I just learned the trick of writing a translation of a 2-dimensional real vector as a matrix multiplication in a 3-dimensional space - wikipedia explains it here.
Basically it shows: $$ \begin{bmatrix} 1 & 0 & v_x \\ 0 & 1 & v_y\\ 0 & 0 & 1 \end{bmatrix} \begin{bmatrix} p_x \\ p_y \\ 1 \end{bmatrix} = \begin{bmatrix} p_x + v_x \\ p_y + v_y \\ 1 \end{bmatrix} $$
My question is, why adding a third constant dimension can create/is neccesary to perform a translation via matrix-multiplication? Can it be interpretet geometrically? I would love to have an intuitive picture!
Thanks!
The geometric picture is that the coordinates you're using are actually homogeneous coordinates, and the matrix represents an affine transformation on those coordinates.

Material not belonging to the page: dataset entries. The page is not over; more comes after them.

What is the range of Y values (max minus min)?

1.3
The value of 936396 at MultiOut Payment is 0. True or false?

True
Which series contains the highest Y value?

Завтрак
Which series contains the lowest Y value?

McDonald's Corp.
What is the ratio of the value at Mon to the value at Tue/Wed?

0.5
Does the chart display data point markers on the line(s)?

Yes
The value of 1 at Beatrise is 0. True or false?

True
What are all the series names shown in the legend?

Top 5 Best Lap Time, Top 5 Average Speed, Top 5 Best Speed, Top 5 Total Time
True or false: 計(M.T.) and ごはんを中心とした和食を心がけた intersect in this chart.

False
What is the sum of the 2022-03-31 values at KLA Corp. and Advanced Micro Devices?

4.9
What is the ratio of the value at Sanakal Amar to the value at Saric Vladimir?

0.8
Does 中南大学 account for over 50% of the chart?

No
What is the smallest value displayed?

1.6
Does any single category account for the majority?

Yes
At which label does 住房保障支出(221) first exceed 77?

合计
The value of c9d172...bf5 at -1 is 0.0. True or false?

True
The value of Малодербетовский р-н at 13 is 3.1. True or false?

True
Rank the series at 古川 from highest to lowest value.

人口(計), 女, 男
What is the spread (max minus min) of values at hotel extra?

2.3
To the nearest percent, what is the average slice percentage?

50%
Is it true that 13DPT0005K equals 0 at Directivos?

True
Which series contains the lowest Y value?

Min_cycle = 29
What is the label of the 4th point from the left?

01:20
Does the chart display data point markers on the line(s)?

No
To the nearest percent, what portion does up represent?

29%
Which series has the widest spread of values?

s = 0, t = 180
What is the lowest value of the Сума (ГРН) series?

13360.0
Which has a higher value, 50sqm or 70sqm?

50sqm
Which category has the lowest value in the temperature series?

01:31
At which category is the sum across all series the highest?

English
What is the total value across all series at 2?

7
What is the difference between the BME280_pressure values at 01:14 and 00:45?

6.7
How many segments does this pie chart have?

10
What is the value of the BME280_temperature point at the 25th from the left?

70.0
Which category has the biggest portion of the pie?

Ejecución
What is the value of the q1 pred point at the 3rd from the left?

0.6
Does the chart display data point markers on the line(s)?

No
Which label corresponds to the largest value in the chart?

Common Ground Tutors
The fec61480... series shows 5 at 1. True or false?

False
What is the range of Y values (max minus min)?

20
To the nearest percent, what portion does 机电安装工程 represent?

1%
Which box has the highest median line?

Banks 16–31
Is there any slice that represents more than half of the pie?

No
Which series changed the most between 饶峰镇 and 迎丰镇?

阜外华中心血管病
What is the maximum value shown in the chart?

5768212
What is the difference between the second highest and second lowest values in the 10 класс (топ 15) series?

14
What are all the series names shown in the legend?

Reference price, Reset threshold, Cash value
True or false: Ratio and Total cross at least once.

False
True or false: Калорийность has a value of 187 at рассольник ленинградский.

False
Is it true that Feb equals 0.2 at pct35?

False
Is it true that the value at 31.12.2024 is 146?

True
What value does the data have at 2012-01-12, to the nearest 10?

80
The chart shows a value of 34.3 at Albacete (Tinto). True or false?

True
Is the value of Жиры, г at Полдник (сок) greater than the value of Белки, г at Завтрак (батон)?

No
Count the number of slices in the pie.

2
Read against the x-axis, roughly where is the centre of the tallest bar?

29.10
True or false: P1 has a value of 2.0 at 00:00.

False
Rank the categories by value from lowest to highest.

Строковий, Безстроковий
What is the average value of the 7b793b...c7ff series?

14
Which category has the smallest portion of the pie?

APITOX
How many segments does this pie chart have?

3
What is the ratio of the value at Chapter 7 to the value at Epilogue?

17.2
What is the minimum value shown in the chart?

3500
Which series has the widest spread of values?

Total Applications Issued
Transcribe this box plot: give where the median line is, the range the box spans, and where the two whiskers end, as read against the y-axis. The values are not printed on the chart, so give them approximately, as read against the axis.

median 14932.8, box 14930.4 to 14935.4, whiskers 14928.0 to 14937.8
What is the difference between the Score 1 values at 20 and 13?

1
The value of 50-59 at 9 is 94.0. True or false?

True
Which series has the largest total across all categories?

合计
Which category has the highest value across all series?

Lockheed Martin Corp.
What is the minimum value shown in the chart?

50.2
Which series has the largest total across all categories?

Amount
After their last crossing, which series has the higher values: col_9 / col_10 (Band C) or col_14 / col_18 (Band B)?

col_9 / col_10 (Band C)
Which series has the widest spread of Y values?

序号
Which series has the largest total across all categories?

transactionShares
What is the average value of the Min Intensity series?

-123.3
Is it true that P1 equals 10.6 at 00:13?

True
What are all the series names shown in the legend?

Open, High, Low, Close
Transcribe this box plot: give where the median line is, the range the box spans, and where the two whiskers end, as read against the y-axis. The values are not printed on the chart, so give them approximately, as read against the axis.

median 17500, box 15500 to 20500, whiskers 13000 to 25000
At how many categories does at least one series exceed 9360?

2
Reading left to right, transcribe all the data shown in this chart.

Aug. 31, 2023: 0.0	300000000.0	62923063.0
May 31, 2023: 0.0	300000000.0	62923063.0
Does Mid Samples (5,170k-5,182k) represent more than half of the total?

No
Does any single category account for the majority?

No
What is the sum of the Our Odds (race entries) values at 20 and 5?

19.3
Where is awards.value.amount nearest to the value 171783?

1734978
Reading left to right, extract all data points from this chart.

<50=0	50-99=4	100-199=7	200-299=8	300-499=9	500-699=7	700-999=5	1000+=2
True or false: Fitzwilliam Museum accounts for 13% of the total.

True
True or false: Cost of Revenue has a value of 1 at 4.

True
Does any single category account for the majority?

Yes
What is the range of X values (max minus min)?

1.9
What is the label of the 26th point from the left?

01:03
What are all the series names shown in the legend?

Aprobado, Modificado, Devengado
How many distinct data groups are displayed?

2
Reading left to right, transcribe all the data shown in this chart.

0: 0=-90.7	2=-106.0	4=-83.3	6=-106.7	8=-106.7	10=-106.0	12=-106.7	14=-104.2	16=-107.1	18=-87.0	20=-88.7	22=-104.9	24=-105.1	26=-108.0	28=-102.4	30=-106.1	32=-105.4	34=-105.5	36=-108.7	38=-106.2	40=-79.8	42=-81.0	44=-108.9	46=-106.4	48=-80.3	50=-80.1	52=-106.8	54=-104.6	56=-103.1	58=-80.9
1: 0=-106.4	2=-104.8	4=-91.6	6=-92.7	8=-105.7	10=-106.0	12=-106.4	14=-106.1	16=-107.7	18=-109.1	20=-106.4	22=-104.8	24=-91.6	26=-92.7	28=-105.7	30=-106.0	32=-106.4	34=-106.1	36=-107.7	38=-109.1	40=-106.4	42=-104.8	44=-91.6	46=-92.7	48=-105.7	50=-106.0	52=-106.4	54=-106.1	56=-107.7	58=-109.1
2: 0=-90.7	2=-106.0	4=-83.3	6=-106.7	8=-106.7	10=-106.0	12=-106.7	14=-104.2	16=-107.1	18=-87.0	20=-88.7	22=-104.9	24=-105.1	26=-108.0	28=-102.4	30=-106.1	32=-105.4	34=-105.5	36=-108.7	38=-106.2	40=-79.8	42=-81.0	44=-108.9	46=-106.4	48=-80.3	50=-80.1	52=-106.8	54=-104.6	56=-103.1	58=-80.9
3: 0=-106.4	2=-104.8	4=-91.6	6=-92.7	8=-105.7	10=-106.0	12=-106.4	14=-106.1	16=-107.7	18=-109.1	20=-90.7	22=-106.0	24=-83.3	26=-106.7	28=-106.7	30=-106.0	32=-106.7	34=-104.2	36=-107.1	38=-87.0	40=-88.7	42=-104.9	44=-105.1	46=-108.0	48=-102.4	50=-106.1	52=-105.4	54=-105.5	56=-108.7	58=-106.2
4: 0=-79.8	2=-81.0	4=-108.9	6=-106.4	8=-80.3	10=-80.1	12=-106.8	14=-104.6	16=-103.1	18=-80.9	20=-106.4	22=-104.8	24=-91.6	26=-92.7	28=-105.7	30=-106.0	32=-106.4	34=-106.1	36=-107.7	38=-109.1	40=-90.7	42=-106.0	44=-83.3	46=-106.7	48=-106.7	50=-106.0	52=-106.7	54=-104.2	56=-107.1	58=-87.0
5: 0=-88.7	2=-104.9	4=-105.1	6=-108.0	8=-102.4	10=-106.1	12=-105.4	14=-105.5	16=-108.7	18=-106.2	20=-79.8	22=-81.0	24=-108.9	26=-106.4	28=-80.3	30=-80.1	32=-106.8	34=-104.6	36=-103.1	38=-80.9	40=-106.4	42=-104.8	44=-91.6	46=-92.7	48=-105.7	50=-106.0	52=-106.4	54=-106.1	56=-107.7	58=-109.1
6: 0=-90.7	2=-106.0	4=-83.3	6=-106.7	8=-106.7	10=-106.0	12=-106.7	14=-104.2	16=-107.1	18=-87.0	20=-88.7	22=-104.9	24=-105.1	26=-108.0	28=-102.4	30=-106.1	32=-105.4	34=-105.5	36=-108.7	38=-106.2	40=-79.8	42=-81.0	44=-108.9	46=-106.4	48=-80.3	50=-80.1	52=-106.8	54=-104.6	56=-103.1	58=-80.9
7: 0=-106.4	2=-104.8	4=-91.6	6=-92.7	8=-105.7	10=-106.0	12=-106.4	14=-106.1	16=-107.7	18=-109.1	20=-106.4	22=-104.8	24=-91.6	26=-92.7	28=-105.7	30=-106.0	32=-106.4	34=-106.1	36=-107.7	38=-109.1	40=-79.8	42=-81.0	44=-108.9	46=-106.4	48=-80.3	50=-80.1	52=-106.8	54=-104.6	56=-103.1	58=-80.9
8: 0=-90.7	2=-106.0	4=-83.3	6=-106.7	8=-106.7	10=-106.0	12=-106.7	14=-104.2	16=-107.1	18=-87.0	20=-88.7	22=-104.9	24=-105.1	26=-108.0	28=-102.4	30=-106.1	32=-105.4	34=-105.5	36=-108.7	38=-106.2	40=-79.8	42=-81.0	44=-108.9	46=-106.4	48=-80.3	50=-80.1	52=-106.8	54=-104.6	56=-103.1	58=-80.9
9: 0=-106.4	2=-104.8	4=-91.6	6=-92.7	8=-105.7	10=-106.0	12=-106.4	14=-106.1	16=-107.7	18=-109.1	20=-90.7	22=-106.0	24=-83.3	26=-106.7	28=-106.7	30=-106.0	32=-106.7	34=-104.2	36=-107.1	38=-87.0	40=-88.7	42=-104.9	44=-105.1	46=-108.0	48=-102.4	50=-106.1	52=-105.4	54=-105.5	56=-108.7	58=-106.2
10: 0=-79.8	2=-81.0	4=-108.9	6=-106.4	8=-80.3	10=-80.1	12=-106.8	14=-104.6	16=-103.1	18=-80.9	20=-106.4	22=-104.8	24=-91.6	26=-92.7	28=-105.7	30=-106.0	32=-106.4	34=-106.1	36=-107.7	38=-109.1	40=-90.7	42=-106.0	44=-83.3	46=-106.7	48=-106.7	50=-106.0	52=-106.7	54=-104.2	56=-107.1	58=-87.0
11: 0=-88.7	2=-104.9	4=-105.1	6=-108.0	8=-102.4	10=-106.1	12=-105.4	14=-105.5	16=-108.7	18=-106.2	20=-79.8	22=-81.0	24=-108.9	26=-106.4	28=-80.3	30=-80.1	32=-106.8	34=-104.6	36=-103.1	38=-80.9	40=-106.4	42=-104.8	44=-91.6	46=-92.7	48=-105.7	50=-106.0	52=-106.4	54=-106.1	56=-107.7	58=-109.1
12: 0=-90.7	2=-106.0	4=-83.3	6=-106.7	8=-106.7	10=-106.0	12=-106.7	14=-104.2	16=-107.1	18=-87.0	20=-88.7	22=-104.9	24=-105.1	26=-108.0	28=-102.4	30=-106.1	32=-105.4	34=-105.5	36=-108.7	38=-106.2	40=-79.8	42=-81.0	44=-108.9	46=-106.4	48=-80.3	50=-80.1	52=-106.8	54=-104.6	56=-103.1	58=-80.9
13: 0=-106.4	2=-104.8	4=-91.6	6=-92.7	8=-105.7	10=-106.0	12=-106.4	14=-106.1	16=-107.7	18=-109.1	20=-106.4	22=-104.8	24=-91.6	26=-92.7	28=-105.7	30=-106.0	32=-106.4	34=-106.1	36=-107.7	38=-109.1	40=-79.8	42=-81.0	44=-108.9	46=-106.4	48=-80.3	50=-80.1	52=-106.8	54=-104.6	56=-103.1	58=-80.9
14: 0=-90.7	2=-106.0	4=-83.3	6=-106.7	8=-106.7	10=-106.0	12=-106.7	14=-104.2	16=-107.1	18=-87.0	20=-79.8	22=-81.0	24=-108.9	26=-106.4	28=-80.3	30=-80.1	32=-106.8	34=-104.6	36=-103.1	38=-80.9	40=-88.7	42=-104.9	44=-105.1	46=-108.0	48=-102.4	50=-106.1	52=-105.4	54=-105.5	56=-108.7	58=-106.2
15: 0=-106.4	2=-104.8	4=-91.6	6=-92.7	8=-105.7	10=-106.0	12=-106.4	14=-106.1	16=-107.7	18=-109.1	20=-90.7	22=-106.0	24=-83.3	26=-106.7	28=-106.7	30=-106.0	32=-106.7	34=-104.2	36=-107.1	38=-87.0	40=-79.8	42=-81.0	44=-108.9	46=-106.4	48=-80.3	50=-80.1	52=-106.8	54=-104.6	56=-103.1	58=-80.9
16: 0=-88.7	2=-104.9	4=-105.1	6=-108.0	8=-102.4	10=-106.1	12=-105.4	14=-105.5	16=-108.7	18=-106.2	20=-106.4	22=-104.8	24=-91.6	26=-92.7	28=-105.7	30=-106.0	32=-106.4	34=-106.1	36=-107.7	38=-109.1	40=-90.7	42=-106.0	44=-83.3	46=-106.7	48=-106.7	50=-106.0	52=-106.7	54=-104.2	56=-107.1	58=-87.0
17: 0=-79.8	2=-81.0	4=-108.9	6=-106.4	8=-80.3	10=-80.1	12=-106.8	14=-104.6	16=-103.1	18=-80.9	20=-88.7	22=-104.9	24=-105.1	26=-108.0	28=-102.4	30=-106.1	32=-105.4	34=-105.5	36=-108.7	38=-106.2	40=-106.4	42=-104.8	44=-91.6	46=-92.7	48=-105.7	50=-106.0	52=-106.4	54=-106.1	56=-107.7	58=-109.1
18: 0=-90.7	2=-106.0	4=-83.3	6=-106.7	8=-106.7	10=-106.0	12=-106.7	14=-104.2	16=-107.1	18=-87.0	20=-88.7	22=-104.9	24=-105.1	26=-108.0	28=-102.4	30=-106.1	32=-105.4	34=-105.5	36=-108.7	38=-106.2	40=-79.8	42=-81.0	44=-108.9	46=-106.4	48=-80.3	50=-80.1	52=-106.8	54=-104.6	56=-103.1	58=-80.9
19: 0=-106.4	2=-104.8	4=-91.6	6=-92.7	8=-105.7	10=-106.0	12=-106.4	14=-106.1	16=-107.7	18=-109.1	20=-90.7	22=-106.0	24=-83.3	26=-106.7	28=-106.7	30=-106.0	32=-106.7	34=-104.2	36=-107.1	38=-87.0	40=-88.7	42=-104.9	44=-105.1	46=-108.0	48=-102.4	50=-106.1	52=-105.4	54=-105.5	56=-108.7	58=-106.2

Then we can identify the linear transformations with the affine transformations fixing the last coordinate, so that all the linear transformation data is in the upper left two by two block. By fixing the last coordinate of the vectors to be 1, we can identify their other two components as "regular" vector space components, and everything lines up.
The translation, being affine but not linear, lives in the margin apart from the linear piece. As you have already seen, this wiggle room and the behavior of matrix multiplication works out to reproduce both linear transformations and translations.